Technical information
- Licensing authority: CRT
- Class: C1
- ERP: 97.09 kW
- HAAT: 84.25 meters (276.4 ft)
- Transmitter coordinates: 20°40′23.87″N 103°22′24.16″W﻿ / ﻿20.6732972°N 103.3733778°W

Links
- Webcast: Listen live
- Website: heraldodemexico.com.mx

= XHAV-FM =

Radio station in Guadalajara, Jalisco

XHAV-FM is a radio station on 100.3 MHz in Guadalajara. The station is owned by El Heraldo de México newspaper as Heraldo Radio, a news/talk station.

==History==

XEAV-FM 100.3 received its concession on November 25, 1963, but it had been operating since at least February 1958, making it the first FM radio station in Jalisco. It was an FM simulcast of XEAV-AM 580 "Radio Guadalajara". Between 1970 and 1976, XEAV-FM became XHAV-FM, a separately programmed station. The 1980s saw the station turn its focus to a younger audience with rock music; known as "Super Stereo", the station was considered a launching pad for radio personalities in Guadalajara.

In 2004, XHAV was sold by Núcleo Radio Guadalajara to Grupo Imagen, and on January 30, 2006, Super Stereo, which had seen its ratings wane over time, was relaunched as a new radio format from Imagen, known as RMX. RMX was designed to appeal to a young audience (18-30). Meanwhile, it proved enough of a success in Guadalajara that Imagen expanded the format to other cities: Torreón, Querétaro, Celaya, Nuevo Laredo and Cancún all received RMX stations between 2007 and 2011. The national RMX system was unusually decentralized, and each RMX station originated programming for the network. In 2017, RMX went full-time on XHDL-FM Mexico City.

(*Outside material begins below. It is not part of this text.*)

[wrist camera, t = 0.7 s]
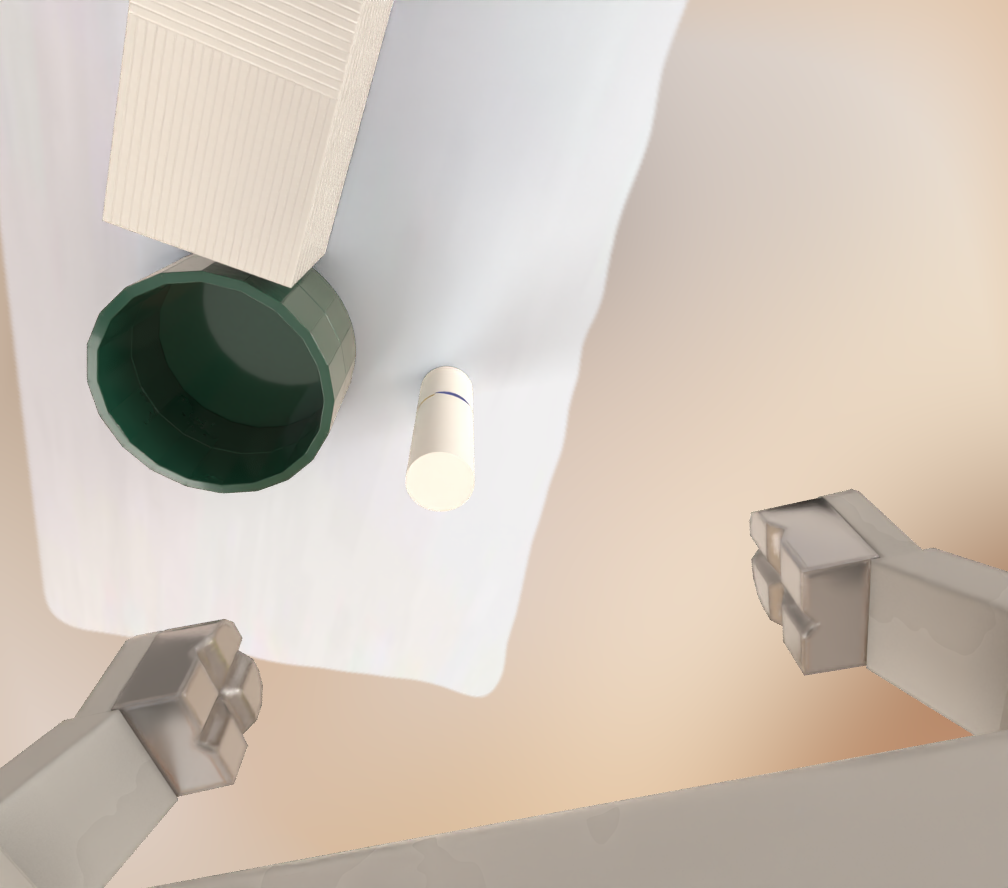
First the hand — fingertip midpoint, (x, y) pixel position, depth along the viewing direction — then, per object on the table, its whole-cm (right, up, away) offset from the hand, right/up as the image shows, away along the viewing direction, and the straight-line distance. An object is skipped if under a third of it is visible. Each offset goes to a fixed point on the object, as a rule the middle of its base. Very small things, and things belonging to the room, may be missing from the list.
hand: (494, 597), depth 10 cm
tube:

In 2010, RMX began the 212 annual concert in Guadalajara, now among western Mexico's largest musical events.

===Sale to El Heraldo de México===
On June 16, 2019, Grupo Imagen and Grupo Andrade, owners of the El Heraldo de México newspaper, announced that they had reached a strategic agreement under which Imagen would sell XHDL-FM and XHAV-FM to the newspaper, subject to the approval of the IFT.

RMX closed down at 11:59pm on Friday, June 21, to allow El Heraldo to begin operation of the station as Heraldo Radio on June 22. The station remains a full-time simulcast of XHDL-FM. The transfer of the concessions of XHDL and XHAV to GA Radiocomunicaciones, S.A. de C.V., a subsidiary of Grupo Andrade, was approved by the IFT on August 28, 2019.